Each draft has a unique ID and supports the full set of email fields: recipients, CC, BCC, subject, body, attachments. Updating a draft replaces the specified fields while leaving others unchanged, so an agent can update just the body without re specifying the recipients.

Drafts also track a revision count. This is mostly useful for observability. If a draft was revised 12 times before sending, that tells you something about the agent’s composition process.

Signatures

Agents can have multiple signatures and select which one to use per email. A formal signature for external communication, a brief one for internal messages, a branded one for marketing outreach.

Signatures are stored as HTML with a plain text fallback. When the email is assembled, the selected signature gets appended to the body. The system handles the formatting boundary between the email body and the signature, including the conventional separator line.

Tags for message organization

Tags are simple labels that agents can apply to messages. Unlike folders, a message can have multiple tags simultaneously. An agent might tag a message as both “customer” and “urgent” and “Q1 review.”

The features route supports creating tags, listing all tags, applying tags to messages, removing tags, and querying messages by tag (including boolean combinations like “customer AND urgent” or “urgent NOT spam”).

Tags are lightweight by design. There’s no hierarchy, no color coding, no metadata on the tags themselves. They’re strings that stick to messages. Simple, but effective for the kind of organizational patterns agents need.

Email rules and filters

Rules let agents automate mailbox management. A rule has a condition (sender matches a pattern, subject contains specific words, message size exceeds a threshold) and an action (move to folder, apply tag, mark as read, auto reply, forward).

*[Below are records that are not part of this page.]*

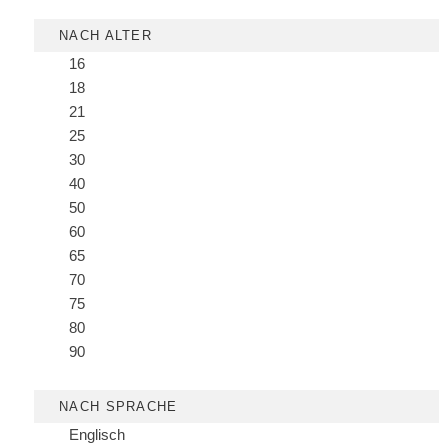
NACH ALTER
16
18
21
25
30
40
50
60
65
70
75
80
90
NACH SPRACHE
Englisch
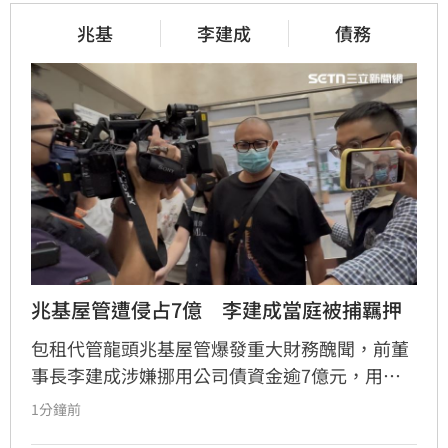
兆基
李建成
債務
兆基屋管遭侵占7億　李建成當庭被捕羈押
包租代管龍頭兆基屋管爆發重大財務醜聞，前董
事長李建成涉嫌挪用公司債資金逾7億元，用於
個人私用及支付前妻生活費，遭檢方依背信、侵
1分鐘前
占等罪聲押禁見獲准。共同創辦人林佑任則以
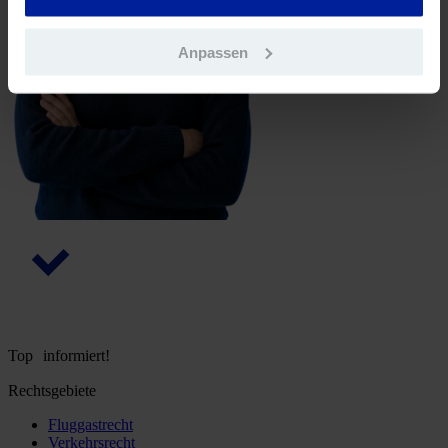
Anpassen
Top informiert!
Rechtsgebiete
Fluggastrecht
Verkehrsrecht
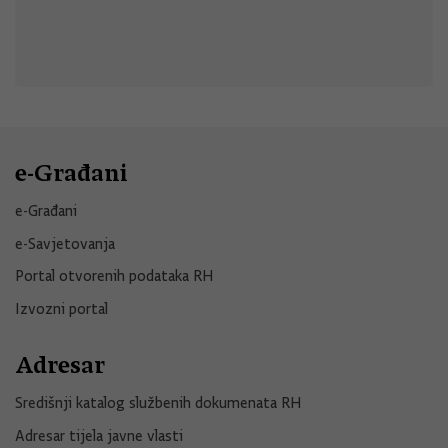
e-Građani
e-Građani
e-Savjetovanja
Portal otvorenih podataka RH
Izvozni portal
Adresar
Središnji katalog službenih dokumenata RH
Adresar tijela javne vlasti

Rules evaluate in priority order. Multiple rules can match the same message, and all matching rules execute unless a rule explicitly includes a “stop processing” flag. This lets agents build layered filtering: first tag by sender, then move by subject, then auto reply if both conditions are met.

Rules integrate with the SSE event system. When a new email arrives, rules evaluate inline before the agent receives the notification. The agent sees the post rule state, not the raw inbox state.

Eighteen endpoints might sound like a lot for “features.” But each one removes a piece of tedious work from the agent’s plate. Templates save composition time. Scheduling handles timing. Drafts enable iterative writing. Tags keep the mailbox organized. Rules automate the repetitive stuff. Together, they let agents focus on the actual content of their email communication rather than the mechanics of managing it.